Promoting Women in the Arts in the Digital Era: Mini symposium and Art+Feminism Wikipedia Edit-a-thon

March 24th, 2023
Columbia, South Carolina, United States
1:00pm — 5:00pm EST
University of South Carolina

In celebration of Women’s History Month, USC’s School of Visual Art and Design is once again joining forces with Art+Feminism, a global movement committed to building communities and closing information gaps related to gender, feminism, and the arts. This year’s event kicks off with a series of short talks about ongoing efforts to increase women artists’ visibility on the internet and in digital humanities projects. Guest speaker, Dr. Colleen Laird, professor of Japanese Popular Culture at the University of British Columbia, will discuss her Japanese Women Directors Project, a digital dialogue series and website. Then SVAD professors will present efforts of their own and others that amplify women artists and their artworks: Dr. Amanda Wangwright will discuss her digital research project on women artists in modern China, Dr. Susan Felleman will survey other online resources related to women in arts and media, and Dr. Anna Swartwood House will share her recent Wikipedia research and revisions.
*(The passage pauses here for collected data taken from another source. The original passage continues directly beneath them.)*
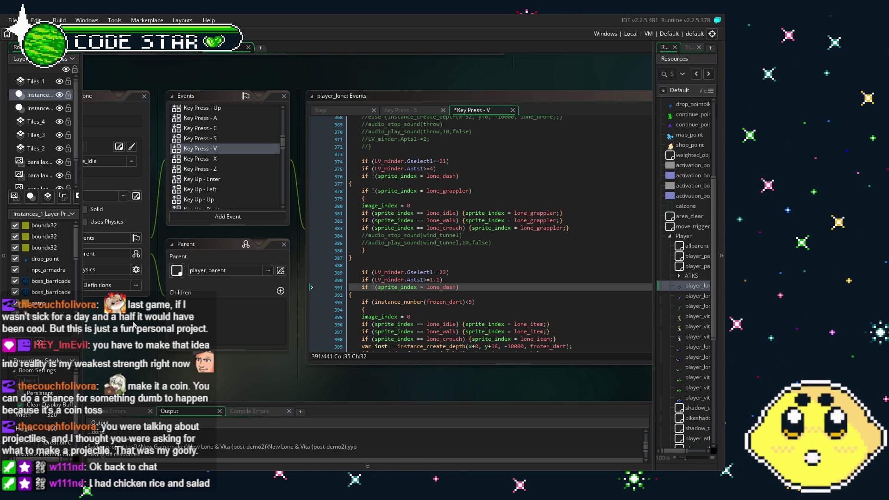
{"action": "left_click_drag", "start_coordinate": [230, 182], "coordinate": [245, 185]}
{"action": "scroll", "coordinate": [244, 185], "scroll_direction": "down", "scroll_amount": 2}
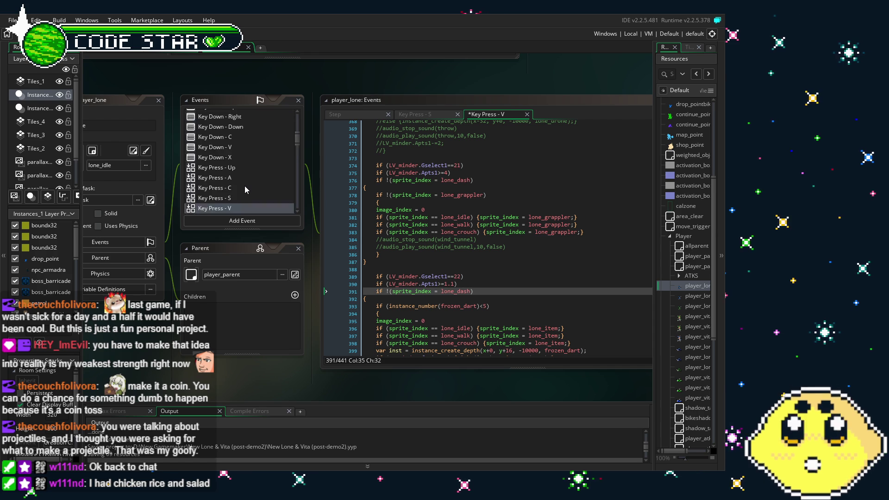
{"action": "scroll", "coordinate": [244, 185], "scroll_direction": "up", "scroll_amount": 2}
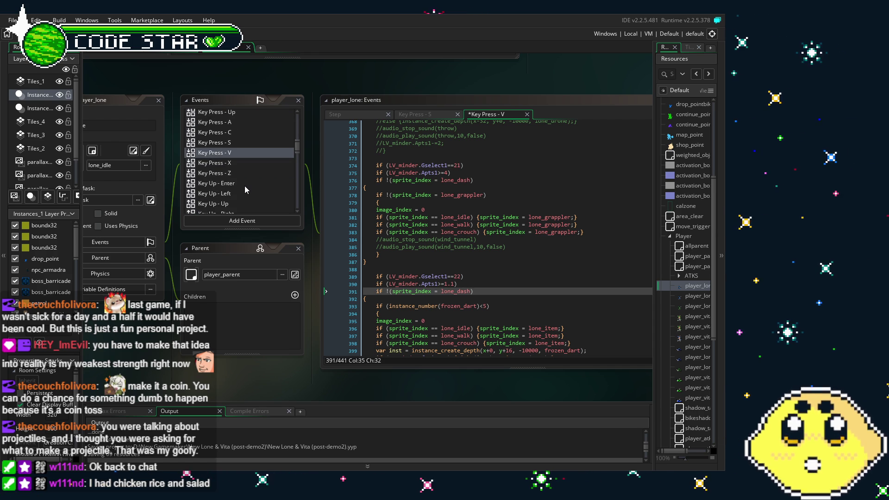
{"action": "scroll", "coordinate": [244, 185], "scroll_direction": "up", "scroll_amount": 3}
{"action": "scroll", "coordinate": [244, 185], "scroll_direction": "up", "scroll_amount": 3}
{"action": "scroll", "coordinate": [245, 185], "scroll_direction": "up", "scroll_amount": 2}
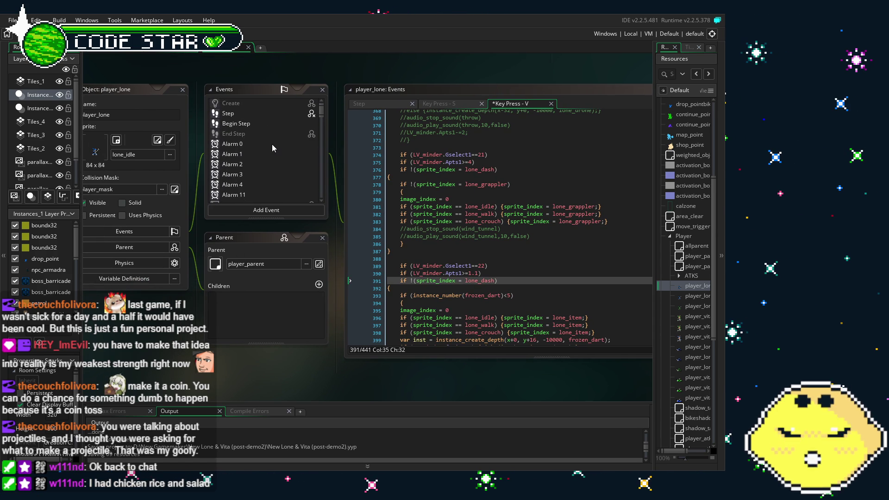
{"action": "scroll", "coordinate": [272, 147], "scroll_direction": "down", "scroll_amount": 2}
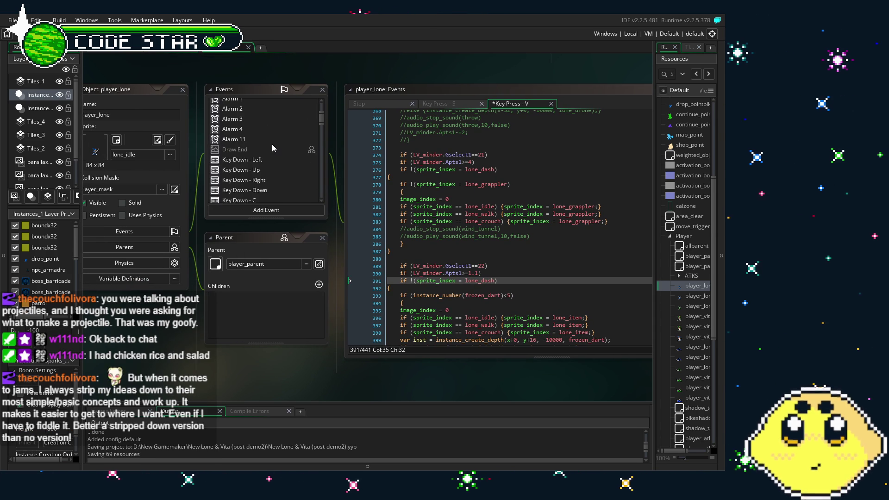
{"action": "scroll", "coordinate": [272, 149], "scroll_direction": "down", "scroll_amount": 2}
{"action": "scroll", "coordinate": [273, 145], "scroll_direction": "down", "scroll_amount": 1}
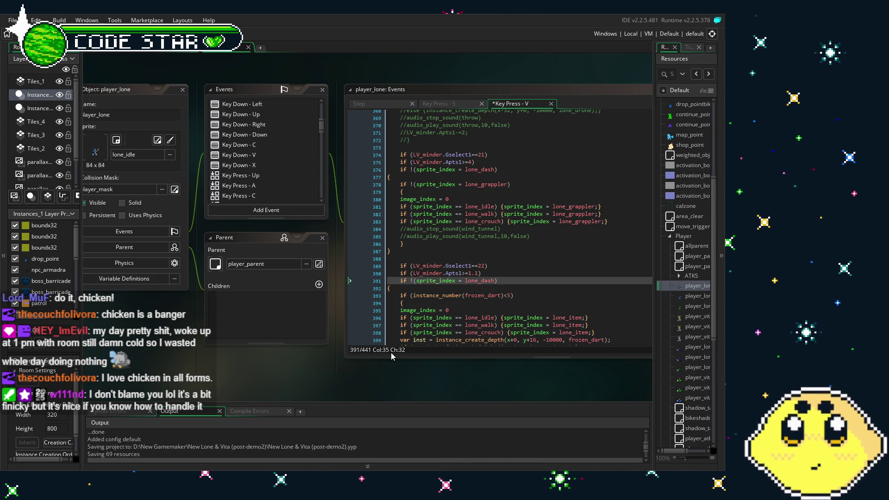
{"action": "left_click_drag", "start_coordinate": [342, 374], "coordinate": [324, 375]}
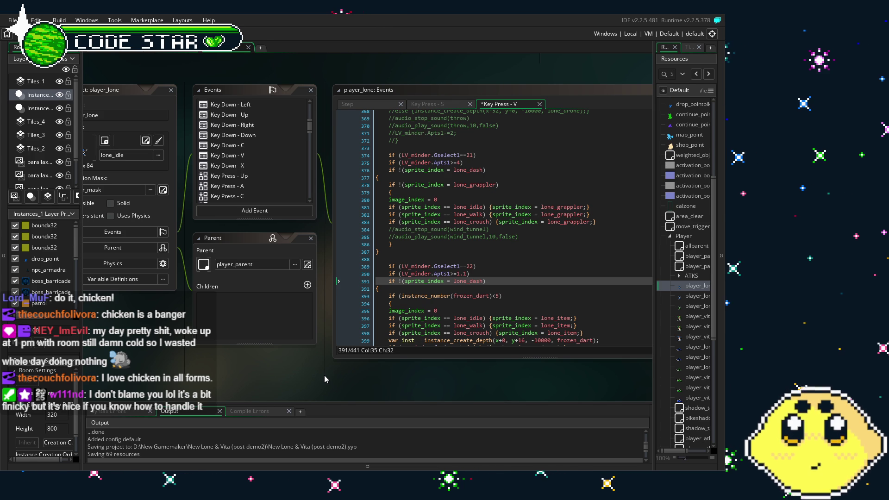
{"action": "left_click_drag", "start_coordinate": [366, 368], "coordinate": [312, 367]}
For the second half of the event, SVAD professor Evan Meaney will give a technical demo on the basics of creating and editing Wikipedia pages. Then we’ll jump into actively researching, writing, and editing! While no prior Wikipedia experience is necessary, please create a Wikipedia account before the event. From there, we will offer tutorials for beginners, art history reference materials, and extra support. While some computers will be available, you are encouraged to bring your own laptop, power cord, and extension cord if possible. Anyone and everyone regardless of experience, gender, or background, is welcome to attend and participate. We encourage all Edit-a-thon participants who would like to close information gaps in the arts and bring attention to traditionally underrepresented artists, especially those who may have been overlooked due to race, ethnicity, gender, age, religion, language, abilities/disabilities, sexual orientation, gender identity, socioeconomic status, or geographic region.